UM DIA EM LANZAROTE
José levantou-se cedo. Ultimamente andava a dormir pouco devido às dores que ainda lhe atormentavam as costas, consequência da última viagem a Portugal, feita no dorso de um elefante propositadamente requisitado para o efeito pela coroa real sueca. Del Rio que já estava a preparar o pequeno-almoço, olhou-o no rosto cansado e comentou José, pareces levantado do chão! Estou tão cansado que já nem sei se viajei num elefante ou numa jangada de pedra. Tomou o seu leite com Nesquick e uns croissants miniatura com fiambre e queijo, acabados de entregar por um dos poucos vizinhos, um dos faz-tudo da Ilha, e que também distribuía, uma vez por semana, as várias centenas de quilos de correspondência que chegavam à Ilha, seguindo o exemplo daquele outro carteiro que vira num filme a entregar a correspondência ao Pablo Neruda. Depois de mais um pequeno-almoço reconfortante, José saiu para o seu passeio matinal na Ilha, sempre acompanhado por Del Rio. Embora não acreditasse no Éden na sua vertente bíblica, pois orgulhava-se da sua convicção ateísta, sentia-se ali como num paraíso. Graças a Deus, costumava pensar, que decidi crucificar José (o outro) a meio daquele famoso Evangelho. Assim, vi-me obrigado a refugiar-me neste local para fugir à ira daqueles energúmenos que se sentiram ofendidos na sua fé secular, a começar por esse Secretário de Estado, cujo nome nem ouso recordar. À época, foi uma decisão difícil de tomar, mas com a ajuda de Del Rio, afinal revelou-se uma Nobel resolução, acabando por ser reconhecida e premiada internacionalmente.
As manhãs passavam rapidamente, e aquela não fugiu à regra. Para almoçar, decidiram experimentar A Caverna, restaurante inaugurado no sábado anterior e que prometia comida tradicional ibérica. Finalmente, Portugal e Espanha unidos num único país, pelo menos naquele espaço, algo que como José sempre sonhara, poderia ser o princípio de uma futura união política. O almoço foi excelente e abundante. José comeu com tanta satisfação e revelou um apetite de tal modo devorador que Del Rio quase o repreendia. Não queiras duplicar o teu peso, homem!

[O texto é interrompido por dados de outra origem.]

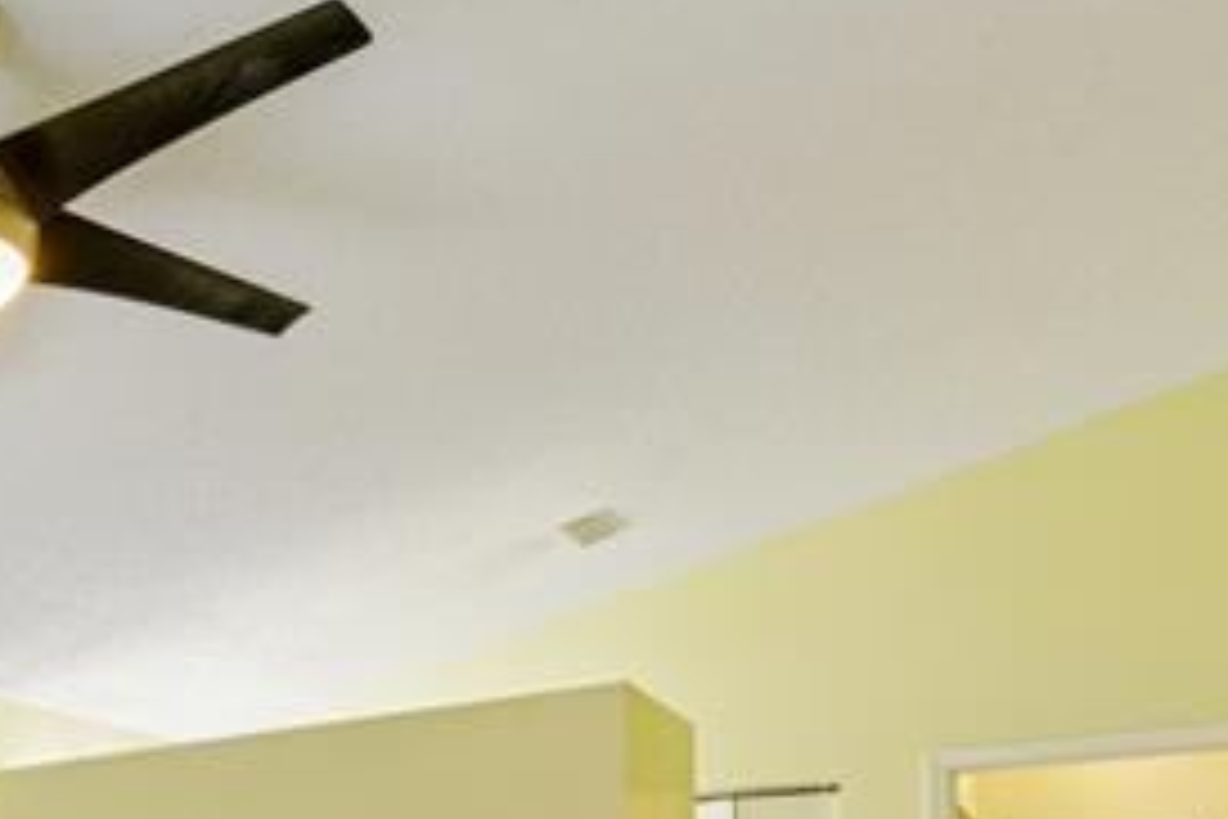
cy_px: 997
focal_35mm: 41
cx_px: -175
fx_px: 1398
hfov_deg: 38.0
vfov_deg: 28.2
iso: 200
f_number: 9
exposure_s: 1/2
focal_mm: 14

A digestão foi feita no regresso a casa. Era a hora da sesta, mas José não tinha tempo a perder. Andava às voltas com um novo romance e todos os minutos eram importantes para não perder o fio à meada.
Anoitecia, quando Del Rio o chamou para jantar. Depois, na sala com vista para o mar, entre dois dedos de conversa e uns Pedro Domecq, foram conversando sobre tudo e sobre nada, qual espuma de mais um dia que se esfumava. Há uns tempos que ando para te dizer, Del Rio. Já sei o que fazer ao meu espólio. Vou criar uma Fundação e tu serás o seu Pilar. Dito isto, José adormeceu no sofá.
Bola para a bancada:
O verdadeiro teste de maturidade não é a idade de uma pessoa mas sim o modo como reage ao acordar em cuecas no meio da cidade. [1]
(Na Ilha, 13 de Março de 2009)
[1] Woody ALLEN, Sem Penas, Bertrand Editora, 1987.